With a clear idea of what was going on inside Leo’s tiny heart, his medical team planned for surgery immediately after birth, gathering about 20 healthcare professionals from three hospitals in the delivery room. At first, Leo seemed healthy but began having difficulty breathing, so his team jumped into action just hours after his birth.
Despite the medical team’s detailed knowledge of Leo’s condition, Teale understood that “Even with planned treatment, babies respond differently to the surgery. It was all a big unknown.” Fortunately for Leo, the surgery was a success. The seven-month-old is thriving now and his mother shared that he is “putting on weight, starting to wean and he’s coming off his medication.”
“We feel incredibly lucky that Leo’s condition was picked up,” Teale told London News Online. “No-one wants to have that diagnosis, but for Leo it might have been a completely different story if his condition hadn’t been picked up before he was born.”
Dr. Vazquez-Garcia added, “I’m very pleased that Leo is doing well… Being able to assess the lungs and vessels prior to delivery in this type of heart condition is extremely important.”

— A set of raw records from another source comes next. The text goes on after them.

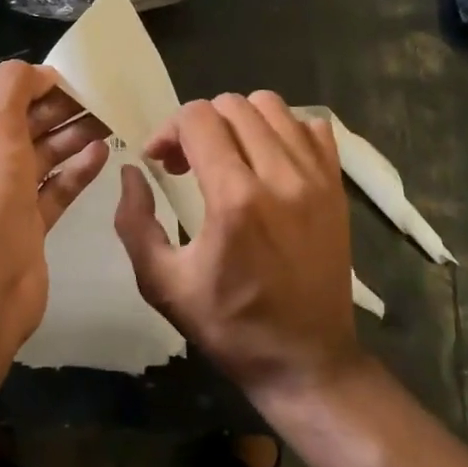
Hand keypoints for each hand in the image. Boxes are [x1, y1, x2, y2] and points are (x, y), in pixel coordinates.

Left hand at [0, 61, 109, 349]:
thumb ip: (14, 87)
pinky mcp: (29, 222)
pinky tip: (103, 153)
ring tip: (110, 118)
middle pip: (23, 121)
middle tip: (100, 95)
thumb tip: (39, 73)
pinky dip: (77, 169)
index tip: (68, 76)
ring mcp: (5, 194)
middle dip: (58, 106)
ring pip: (43, 154)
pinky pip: (56, 187)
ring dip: (73, 134)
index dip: (29, 80)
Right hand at [114, 91, 361, 398]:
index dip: (168, 130)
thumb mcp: (162, 284)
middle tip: (187, 163)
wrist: (307, 361)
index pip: (197, 118)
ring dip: (239, 121)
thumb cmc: (230, 325)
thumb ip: (134, 222)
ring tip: (228, 156)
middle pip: (232, 105)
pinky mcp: (337, 187)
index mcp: (234, 199)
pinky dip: (284, 130)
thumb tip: (131, 172)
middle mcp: (280, 176)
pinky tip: (269, 161)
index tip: (160, 162)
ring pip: (272, 106)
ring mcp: (316, 178)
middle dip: (199, 124)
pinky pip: (312, 127)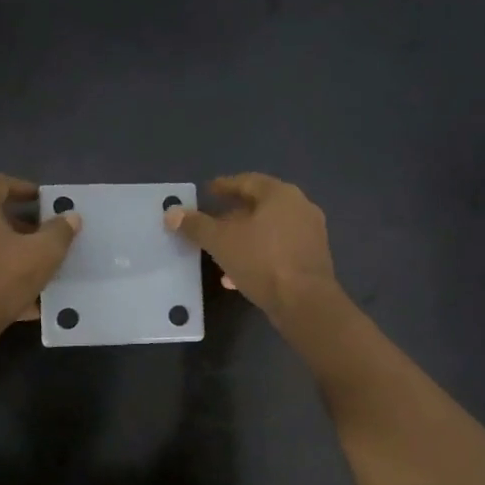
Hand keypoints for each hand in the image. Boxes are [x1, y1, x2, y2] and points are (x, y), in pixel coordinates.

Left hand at [0, 174, 80, 344]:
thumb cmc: (2, 277)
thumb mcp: (43, 253)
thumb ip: (59, 232)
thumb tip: (70, 217)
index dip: (22, 188)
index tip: (42, 201)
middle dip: (19, 227)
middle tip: (43, 239)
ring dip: (8, 254)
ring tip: (35, 271)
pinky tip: (22, 300)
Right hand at [164, 173, 337, 317]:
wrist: (305, 302)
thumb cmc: (262, 261)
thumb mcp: (221, 241)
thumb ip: (196, 225)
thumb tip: (171, 212)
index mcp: (280, 194)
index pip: (247, 181)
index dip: (223, 186)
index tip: (207, 192)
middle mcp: (300, 207)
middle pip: (259, 206)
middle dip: (232, 216)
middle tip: (211, 224)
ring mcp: (310, 234)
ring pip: (268, 231)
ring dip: (243, 239)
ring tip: (220, 253)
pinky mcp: (312, 260)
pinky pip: (278, 250)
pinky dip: (257, 256)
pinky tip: (237, 275)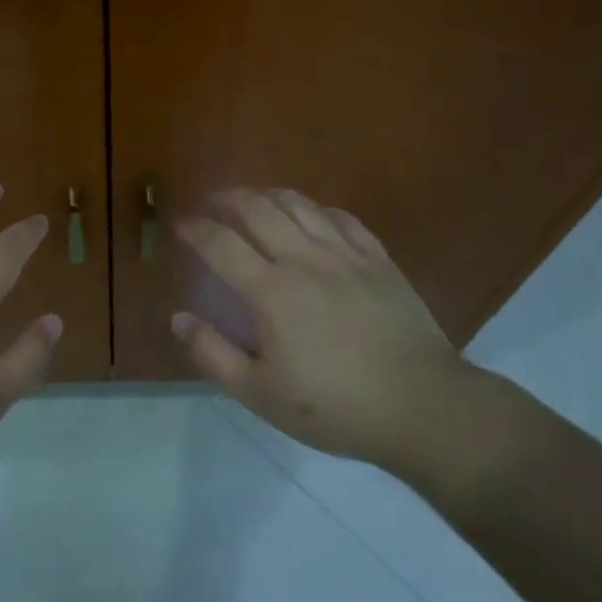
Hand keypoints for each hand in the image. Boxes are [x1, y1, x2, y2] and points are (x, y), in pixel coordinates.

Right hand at [172, 188, 468, 471]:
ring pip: (298, 204)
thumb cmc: (335, 407)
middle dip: (227, 198)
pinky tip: (310, 216)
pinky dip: (314, 209)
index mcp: (270, 290)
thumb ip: (213, 354)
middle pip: (257, 208)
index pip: (220, 243)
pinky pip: (339, 217)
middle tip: (211, 202)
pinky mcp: (377, 258)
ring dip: (267, 194)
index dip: (195, 228)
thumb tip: (179, 318)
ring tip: (253, 200)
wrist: (422, 406)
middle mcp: (303, 258)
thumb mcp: (261, 395)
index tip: (180, 224)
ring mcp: (344, 253)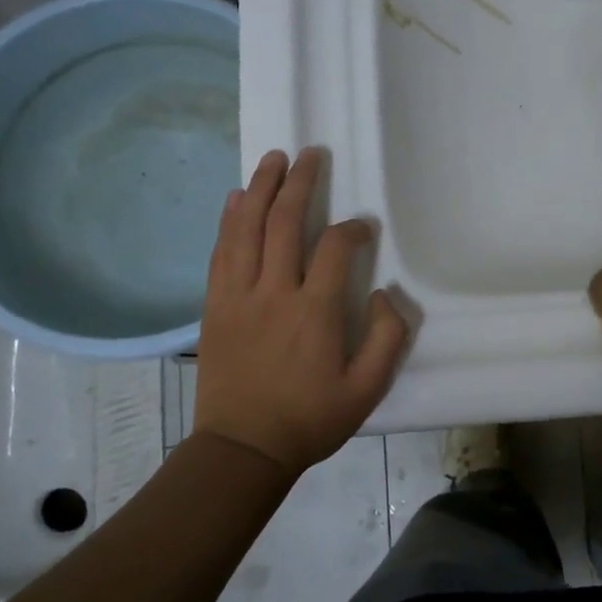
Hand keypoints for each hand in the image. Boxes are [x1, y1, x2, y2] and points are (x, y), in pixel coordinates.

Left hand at [193, 148, 408, 476]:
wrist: (243, 448)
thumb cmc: (309, 420)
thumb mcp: (367, 390)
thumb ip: (387, 339)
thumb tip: (384, 294)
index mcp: (314, 312)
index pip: (334, 249)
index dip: (352, 230)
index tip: (363, 227)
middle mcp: (274, 293)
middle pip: (284, 223)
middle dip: (299, 183)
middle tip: (309, 154)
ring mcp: (238, 296)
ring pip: (247, 229)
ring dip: (260, 189)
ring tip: (272, 159)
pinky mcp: (214, 306)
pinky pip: (221, 252)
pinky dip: (229, 221)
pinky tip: (236, 199)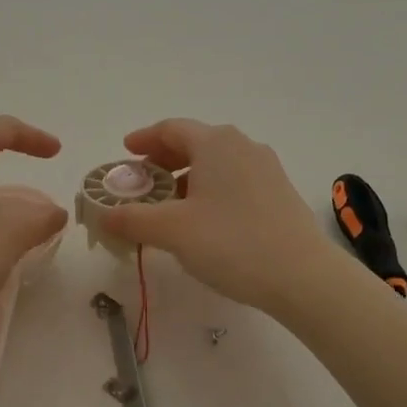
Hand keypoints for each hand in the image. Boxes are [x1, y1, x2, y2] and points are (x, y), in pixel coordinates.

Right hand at [98, 119, 336, 314]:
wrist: (304, 277)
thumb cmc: (232, 242)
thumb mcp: (172, 231)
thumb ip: (132, 219)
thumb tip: (103, 216)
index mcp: (215, 143)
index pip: (171, 129)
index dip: (144, 139)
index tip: (125, 151)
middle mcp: (242, 146)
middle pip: (194, 143)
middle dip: (164, 159)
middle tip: (142, 181)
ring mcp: (266, 169)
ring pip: (216, 163)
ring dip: (187, 177)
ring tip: (170, 204)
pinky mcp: (279, 193)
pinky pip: (235, 180)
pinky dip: (211, 189)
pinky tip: (204, 219)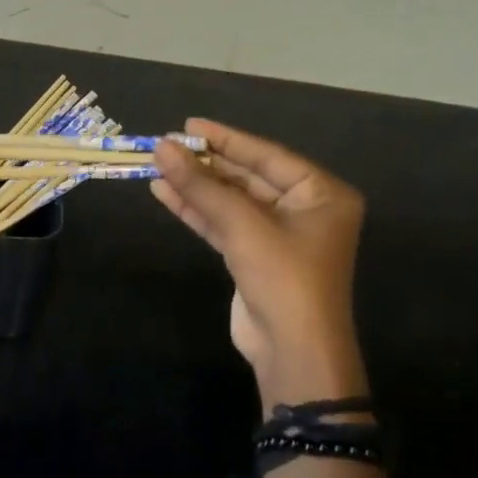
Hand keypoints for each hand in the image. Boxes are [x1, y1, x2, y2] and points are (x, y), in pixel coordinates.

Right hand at [152, 119, 368, 408]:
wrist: (293, 352)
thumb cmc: (283, 277)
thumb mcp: (242, 225)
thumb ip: (201, 185)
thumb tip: (161, 147)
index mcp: (321, 194)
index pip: (267, 155)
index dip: (225, 138)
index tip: (188, 124)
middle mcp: (305, 209)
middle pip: (247, 176)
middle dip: (206, 164)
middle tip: (166, 146)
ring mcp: (279, 235)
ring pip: (231, 201)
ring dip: (196, 186)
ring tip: (157, 165)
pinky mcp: (255, 257)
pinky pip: (224, 223)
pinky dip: (196, 210)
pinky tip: (164, 192)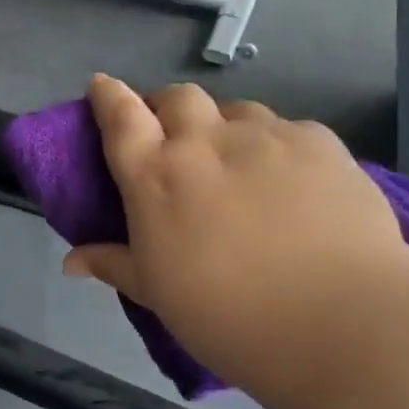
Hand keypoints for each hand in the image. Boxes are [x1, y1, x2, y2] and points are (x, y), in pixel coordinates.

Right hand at [63, 76, 408, 394]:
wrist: (337, 322)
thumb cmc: (228, 317)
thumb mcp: (159, 295)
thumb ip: (115, 265)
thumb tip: (71, 260)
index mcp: (156, 177)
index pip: (120, 117)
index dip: (107, 96)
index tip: (102, 86)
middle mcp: (205, 142)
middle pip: (177, 98)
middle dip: (166, 108)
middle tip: (173, 140)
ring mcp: (266, 136)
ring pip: (235, 110)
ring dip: (223, 127)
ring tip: (236, 163)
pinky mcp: (319, 142)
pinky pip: (286, 129)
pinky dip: (275, 145)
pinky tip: (290, 181)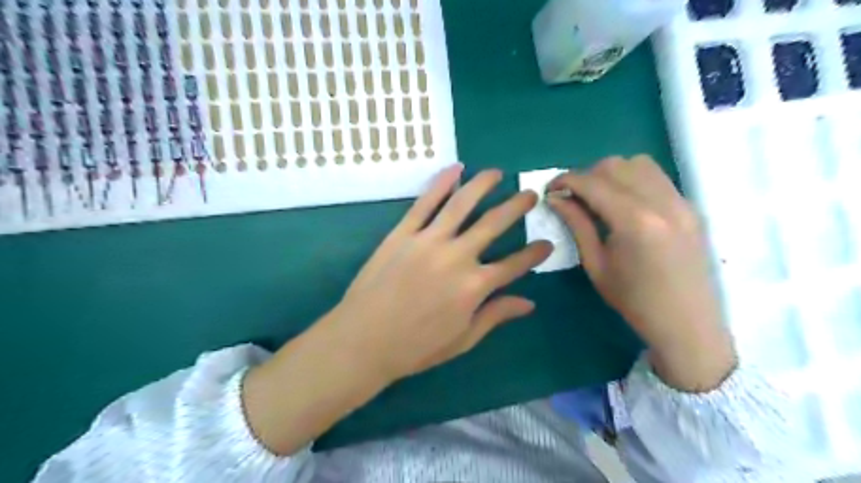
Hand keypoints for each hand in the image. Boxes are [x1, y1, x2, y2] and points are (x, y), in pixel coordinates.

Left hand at [242, 164, 551, 454]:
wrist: (364, 340)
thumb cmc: (416, 347)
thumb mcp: (462, 339)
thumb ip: (496, 316)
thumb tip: (529, 302)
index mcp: (475, 287)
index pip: (514, 264)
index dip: (534, 254)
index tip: (546, 243)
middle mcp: (457, 257)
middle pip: (494, 224)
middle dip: (517, 206)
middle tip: (530, 194)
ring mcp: (429, 240)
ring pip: (462, 203)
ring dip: (483, 184)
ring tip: (497, 172)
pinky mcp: (403, 233)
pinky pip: (425, 202)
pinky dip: (441, 183)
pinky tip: (455, 169)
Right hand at [547, 154, 736, 391]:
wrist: (687, 323)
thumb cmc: (633, 300)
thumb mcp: (596, 264)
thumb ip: (576, 224)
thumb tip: (556, 198)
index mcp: (634, 221)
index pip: (593, 183)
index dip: (565, 180)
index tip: (550, 190)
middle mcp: (661, 202)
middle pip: (615, 166)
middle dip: (587, 176)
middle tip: (573, 197)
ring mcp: (681, 202)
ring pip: (639, 164)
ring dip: (612, 174)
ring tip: (599, 197)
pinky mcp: (690, 207)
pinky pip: (657, 178)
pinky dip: (633, 181)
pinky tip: (625, 204)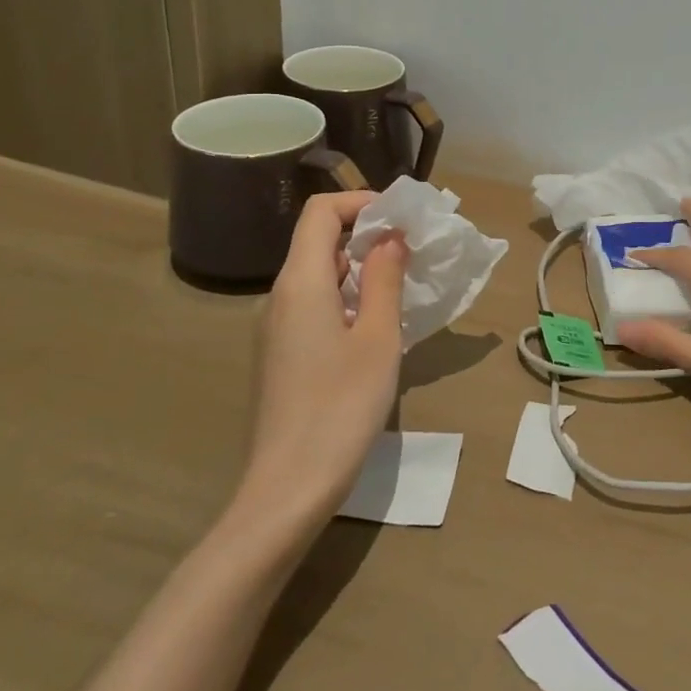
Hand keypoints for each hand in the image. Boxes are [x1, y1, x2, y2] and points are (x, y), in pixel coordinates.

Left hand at [234, 191, 406, 530]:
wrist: (288, 488)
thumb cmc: (340, 407)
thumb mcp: (378, 338)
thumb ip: (385, 279)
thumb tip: (390, 237)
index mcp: (300, 283)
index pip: (321, 212)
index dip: (361, 202)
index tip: (402, 217)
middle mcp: (280, 296)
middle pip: (318, 240)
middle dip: (367, 234)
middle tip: (414, 250)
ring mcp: (276, 328)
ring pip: (318, 274)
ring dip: (360, 268)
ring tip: (404, 285)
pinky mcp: (281, 354)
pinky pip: (315, 304)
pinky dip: (348, 296)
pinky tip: (377, 325)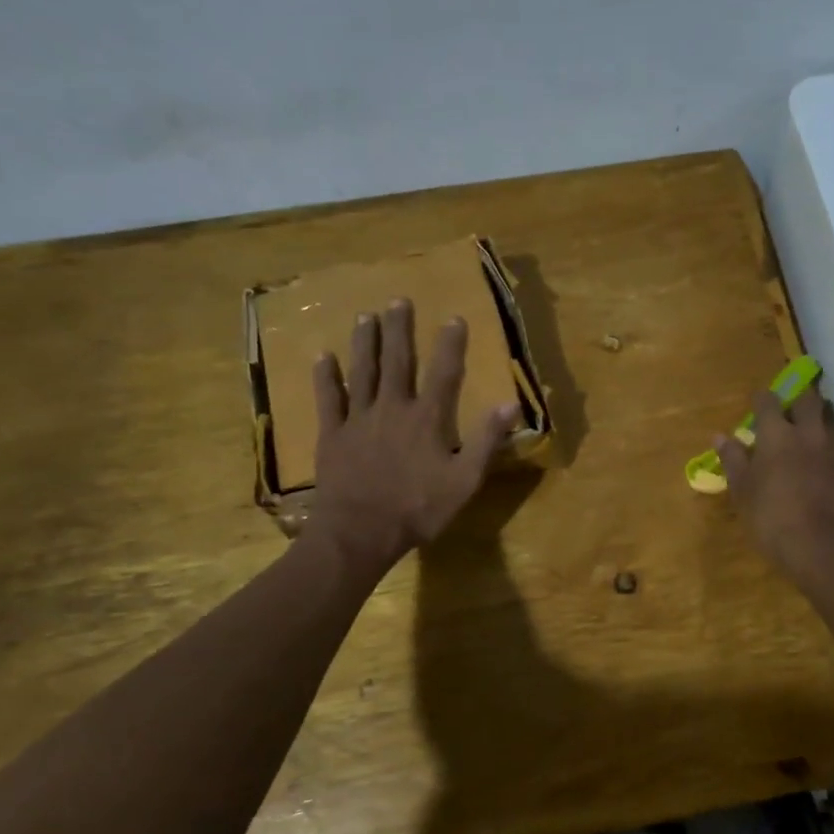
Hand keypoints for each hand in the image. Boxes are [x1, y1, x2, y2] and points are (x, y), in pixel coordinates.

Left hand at [307, 299, 518, 571]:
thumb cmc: (417, 509)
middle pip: (397, 362)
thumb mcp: (465, 481)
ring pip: (362, 372)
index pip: (444, 373)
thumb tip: (510, 403)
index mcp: (427, 419)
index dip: (451, 345)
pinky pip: (328, 399)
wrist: (359, 533)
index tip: (454, 318)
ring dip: (366, 343)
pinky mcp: (332, 434)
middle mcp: (393, 408)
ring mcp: (358, 419)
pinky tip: (323, 356)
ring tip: (366, 316)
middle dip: (399, 330)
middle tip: (398, 301)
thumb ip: (486, 441)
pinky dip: (326, 377)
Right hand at [714, 387, 833, 585]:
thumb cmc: (771, 518)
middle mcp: (811, 432)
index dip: (762, 399)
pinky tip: (833, 469)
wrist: (821, 548)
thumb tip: (719, 436)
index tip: (758, 402)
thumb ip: (733, 459)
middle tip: (792, 412)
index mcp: (777, 435)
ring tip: (814, 439)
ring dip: (822, 424)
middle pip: (810, 399)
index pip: (768, 401)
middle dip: (800, 399)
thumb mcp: (742, 491)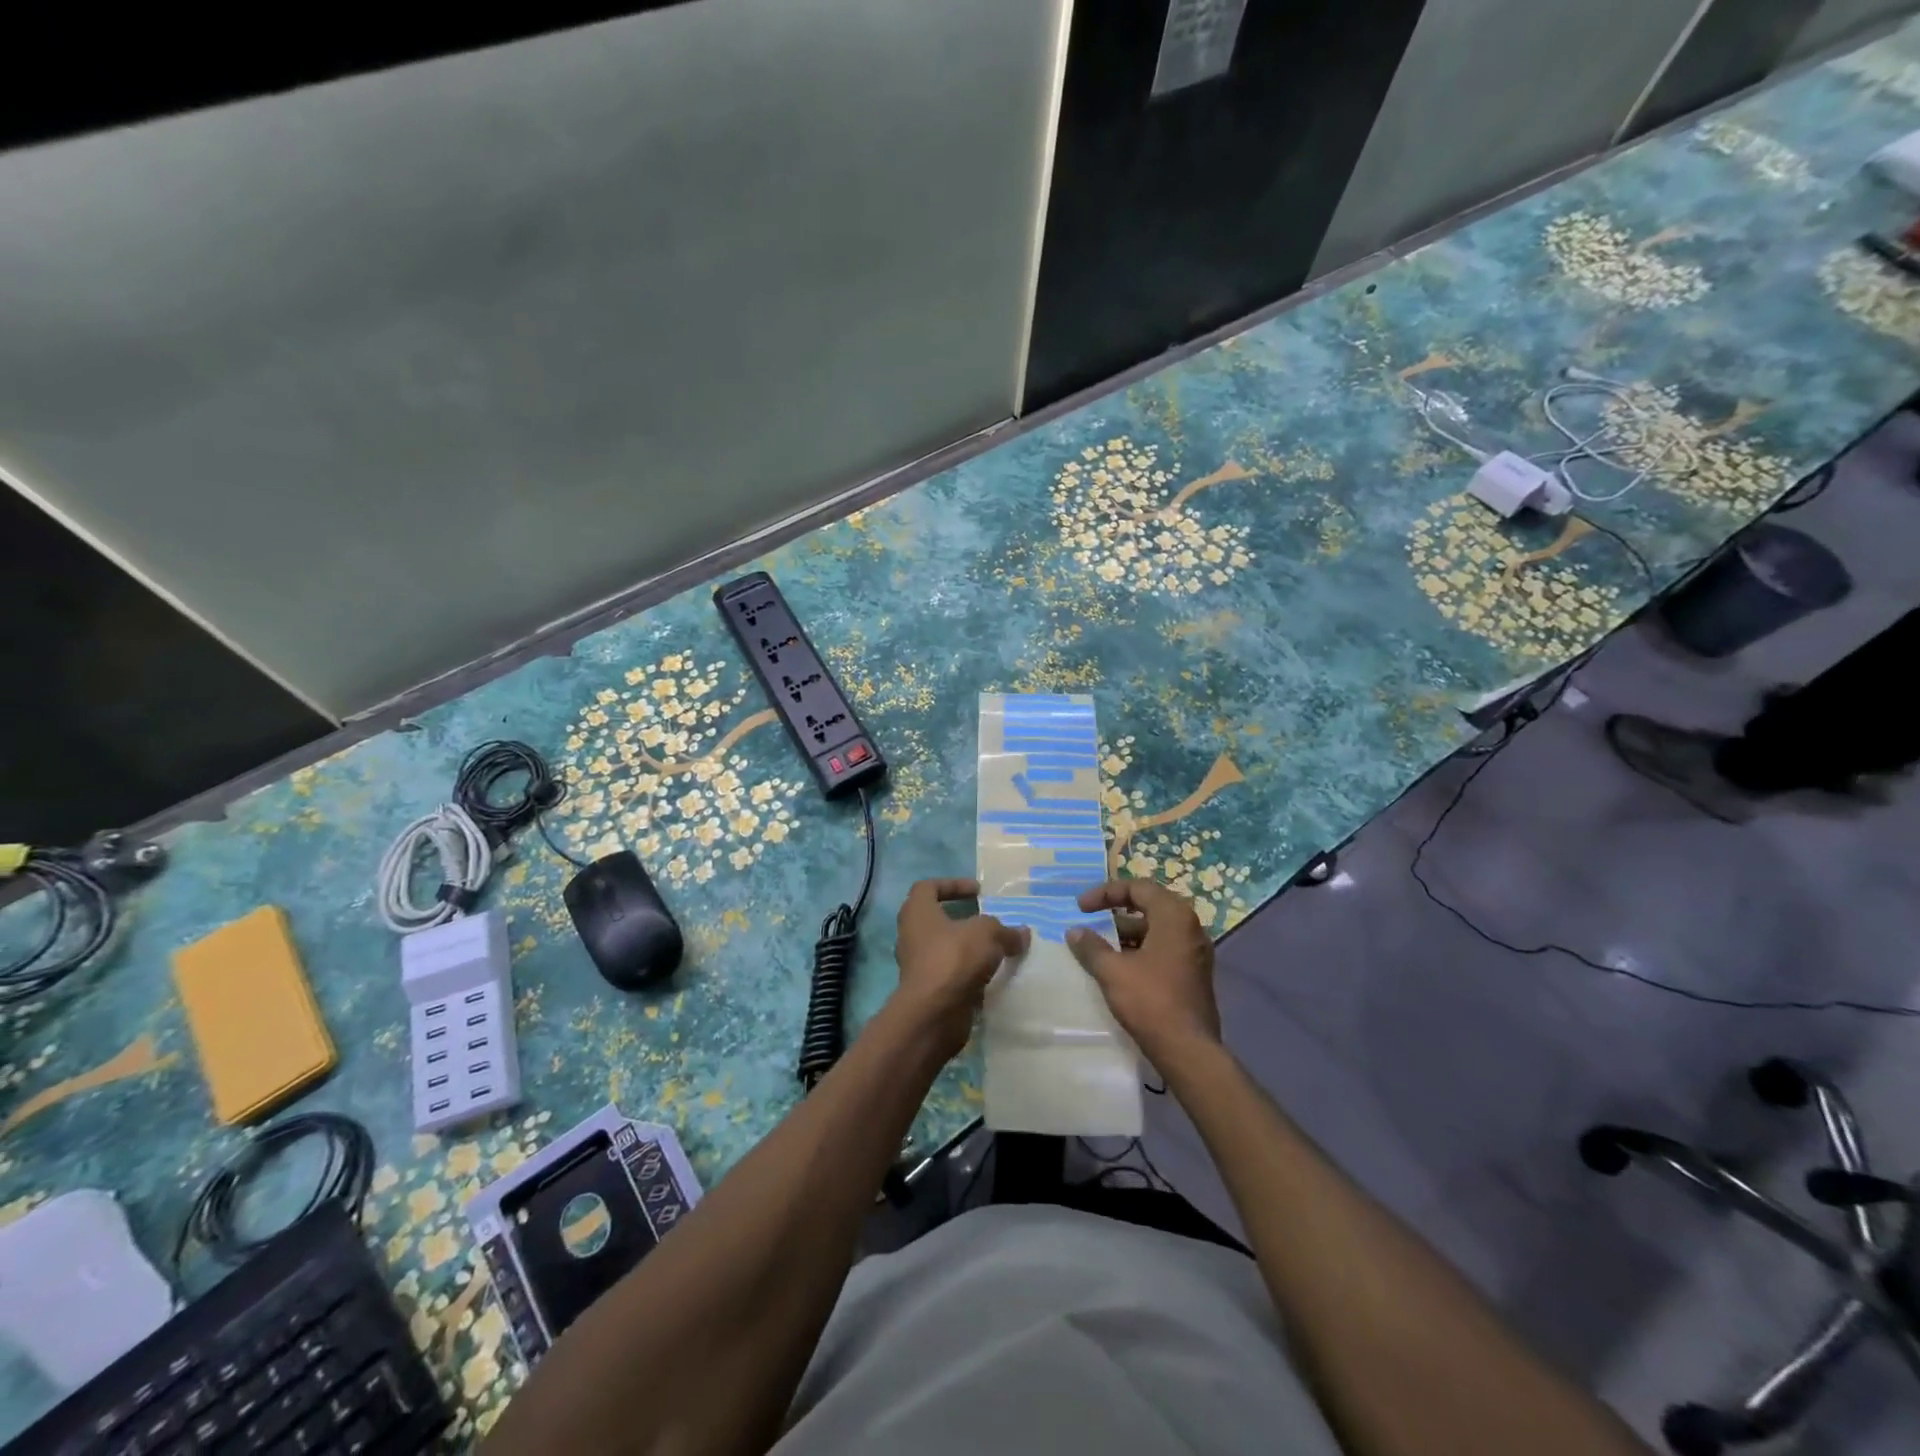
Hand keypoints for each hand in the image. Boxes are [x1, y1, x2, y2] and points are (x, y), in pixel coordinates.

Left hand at [890, 878, 1028, 1061]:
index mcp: (917, 912)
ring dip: (967, 947)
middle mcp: (912, 935)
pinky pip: (950, 973)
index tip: (978, 891)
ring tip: (996, 948)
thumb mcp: (987, 933)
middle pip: (936, 918)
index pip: (928, 887)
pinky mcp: (928, 990)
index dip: (953, 884)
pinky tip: (992, 974)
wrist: (934, 1013)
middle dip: (962, 918)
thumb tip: (1022, 933)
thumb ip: (1005, 930)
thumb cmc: (954, 958)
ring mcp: (917, 964)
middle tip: (987, 920)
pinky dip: (968, 971)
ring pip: (944, 948)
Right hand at [1066, 878, 1218, 1066]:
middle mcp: (1190, 927)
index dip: (1105, 892)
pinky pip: (1164, 947)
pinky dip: (1140, 948)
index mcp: (1174, 916)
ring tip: (1100, 945)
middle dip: (1116, 910)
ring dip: (1127, 932)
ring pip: (1156, 929)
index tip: (1080, 907)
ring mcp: (1195, 951)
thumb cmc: (1150, 1001)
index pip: (1138, 887)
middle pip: (1149, 905)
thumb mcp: (1112, 971)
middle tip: (1091, 917)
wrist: (1188, 1049)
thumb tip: (1075, 932)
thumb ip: (1091, 947)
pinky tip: (1120, 965)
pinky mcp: (1194, 973)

While prenatal surgery and other groundbreaking prenatal technology offer real hope to families who receive a distressing prenatal diagnosis, sadly there are also many who insist that abortion is the best “treatment” for these children. In other words, they believe children with defects or disabilities are better off dead.
Rather than being encouraged to kill their most vulnerable members, families deserve to receive all the facts about their children’s conditions as well as support and encouragement to pursue the best medical outcomes. Even in cases where children are unable to survive outside the womb at all or for only a brief period of time, perinatal hospice helps families bond well and grieve healthily by valuing the dignity of the least among us for every moment of their lives.